The Torah says Abraham took two of his young men. The Targum of Pseudo-Jonathan on Genesis 22:3 names them: Eliezer, the faithful servant, and Ishmael, the firstborn son whom Abraham had already sent away.

This is a stunning detail. Pseudo-Jonathan has brought Ishmael back into the household for this one journey. The older midrash (Bereshit Rabbah 56:2, compiled in the Land of Israel c. 300–500 CE) preserves the tradition that both sons walked with Abraham, and each one imagined the other would be chosen for sacrifice. Pseudo-Jonathan transmits the tradition in the Aramaic Targum itself.

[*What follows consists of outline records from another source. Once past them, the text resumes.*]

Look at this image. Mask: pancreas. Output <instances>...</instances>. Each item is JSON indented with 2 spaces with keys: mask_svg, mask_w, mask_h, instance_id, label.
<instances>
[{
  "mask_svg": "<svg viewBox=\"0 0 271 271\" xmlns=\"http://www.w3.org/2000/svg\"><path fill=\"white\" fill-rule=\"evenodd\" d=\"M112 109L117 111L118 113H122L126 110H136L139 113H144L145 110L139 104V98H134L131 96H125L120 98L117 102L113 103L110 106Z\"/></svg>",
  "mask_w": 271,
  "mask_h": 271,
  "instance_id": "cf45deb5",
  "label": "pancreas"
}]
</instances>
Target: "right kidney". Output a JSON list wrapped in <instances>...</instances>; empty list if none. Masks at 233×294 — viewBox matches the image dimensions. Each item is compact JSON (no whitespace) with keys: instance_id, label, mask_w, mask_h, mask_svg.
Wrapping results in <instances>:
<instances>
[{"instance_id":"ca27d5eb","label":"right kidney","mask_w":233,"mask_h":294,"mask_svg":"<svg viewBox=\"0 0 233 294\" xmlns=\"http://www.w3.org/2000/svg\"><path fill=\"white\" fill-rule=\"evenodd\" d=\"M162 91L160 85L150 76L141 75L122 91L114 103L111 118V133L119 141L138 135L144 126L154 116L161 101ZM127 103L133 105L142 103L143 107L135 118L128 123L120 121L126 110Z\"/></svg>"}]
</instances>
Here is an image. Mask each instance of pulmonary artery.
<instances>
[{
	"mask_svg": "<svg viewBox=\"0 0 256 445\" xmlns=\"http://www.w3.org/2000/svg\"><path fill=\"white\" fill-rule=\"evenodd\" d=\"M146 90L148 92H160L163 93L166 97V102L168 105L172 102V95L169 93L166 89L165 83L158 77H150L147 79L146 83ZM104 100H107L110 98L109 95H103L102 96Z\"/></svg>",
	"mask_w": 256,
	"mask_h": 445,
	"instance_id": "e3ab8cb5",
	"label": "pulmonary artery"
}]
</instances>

The wood for the offering is also enumerated with unusual care: small wood, and figs, and palm. The three woods correspond, in midrashic tradition, to the three species deemed fit for altar fires — durable, slow-burning, free of worms.

The Targum of Pseudo-Jonathan will not let the reader glide past the preparation. Everything is specific. Two young men named. Three types of wood. A destination withheld.

The Maggidim drew the lesson from the precision: Abraham does not know where he is going, but he knows exactly what he is carrying. The takeaway: when the destination is hidden, ground yourself in the details you can prepare. Faith is also a matter of packing the right wood.